[EXERCISE OBJECTIVE]
Search the material below for the word "Hvis" and copy every line in which it occurs.

[SOURCE DATA]
>>
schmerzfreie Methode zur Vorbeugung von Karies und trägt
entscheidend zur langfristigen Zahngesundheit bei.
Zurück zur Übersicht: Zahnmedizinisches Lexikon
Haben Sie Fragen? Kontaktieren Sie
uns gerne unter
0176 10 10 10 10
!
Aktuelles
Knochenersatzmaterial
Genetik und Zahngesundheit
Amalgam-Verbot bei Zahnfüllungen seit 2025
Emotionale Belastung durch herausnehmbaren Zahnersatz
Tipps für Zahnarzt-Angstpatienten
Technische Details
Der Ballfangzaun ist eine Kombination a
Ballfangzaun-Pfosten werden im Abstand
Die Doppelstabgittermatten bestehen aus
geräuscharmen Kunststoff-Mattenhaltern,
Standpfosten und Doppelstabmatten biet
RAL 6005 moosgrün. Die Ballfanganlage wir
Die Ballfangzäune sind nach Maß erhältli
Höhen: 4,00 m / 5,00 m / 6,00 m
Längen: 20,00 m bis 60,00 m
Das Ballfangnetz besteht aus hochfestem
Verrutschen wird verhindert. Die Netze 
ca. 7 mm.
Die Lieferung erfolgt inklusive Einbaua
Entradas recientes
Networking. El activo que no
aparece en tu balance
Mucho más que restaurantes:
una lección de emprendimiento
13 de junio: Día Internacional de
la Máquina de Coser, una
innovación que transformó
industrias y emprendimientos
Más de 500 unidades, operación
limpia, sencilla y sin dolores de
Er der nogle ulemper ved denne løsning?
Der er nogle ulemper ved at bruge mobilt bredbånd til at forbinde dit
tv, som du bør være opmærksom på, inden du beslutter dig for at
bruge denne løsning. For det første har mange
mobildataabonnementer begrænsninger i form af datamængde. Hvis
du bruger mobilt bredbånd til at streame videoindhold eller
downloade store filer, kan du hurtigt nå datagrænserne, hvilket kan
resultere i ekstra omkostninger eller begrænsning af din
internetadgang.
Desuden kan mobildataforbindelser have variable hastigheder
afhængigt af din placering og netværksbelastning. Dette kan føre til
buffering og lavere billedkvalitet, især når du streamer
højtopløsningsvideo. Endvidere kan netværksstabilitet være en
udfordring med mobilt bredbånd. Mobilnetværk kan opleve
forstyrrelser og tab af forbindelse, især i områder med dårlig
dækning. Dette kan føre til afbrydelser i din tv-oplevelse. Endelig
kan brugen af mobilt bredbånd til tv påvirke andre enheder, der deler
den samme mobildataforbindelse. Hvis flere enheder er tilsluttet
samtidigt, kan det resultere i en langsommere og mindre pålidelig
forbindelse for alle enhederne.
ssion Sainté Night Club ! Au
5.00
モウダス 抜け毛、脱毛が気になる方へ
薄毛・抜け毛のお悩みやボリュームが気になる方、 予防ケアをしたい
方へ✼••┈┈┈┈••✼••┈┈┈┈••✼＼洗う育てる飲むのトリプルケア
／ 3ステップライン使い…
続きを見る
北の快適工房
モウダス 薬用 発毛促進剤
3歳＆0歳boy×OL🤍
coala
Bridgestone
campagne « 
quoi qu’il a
<<
[SOLUTION BELOW]
mobildataabonnementer begrænsninger i form af datamængde. Hvis
den samme mobildataforbindelse. Hvis flere enheder er tilsluttet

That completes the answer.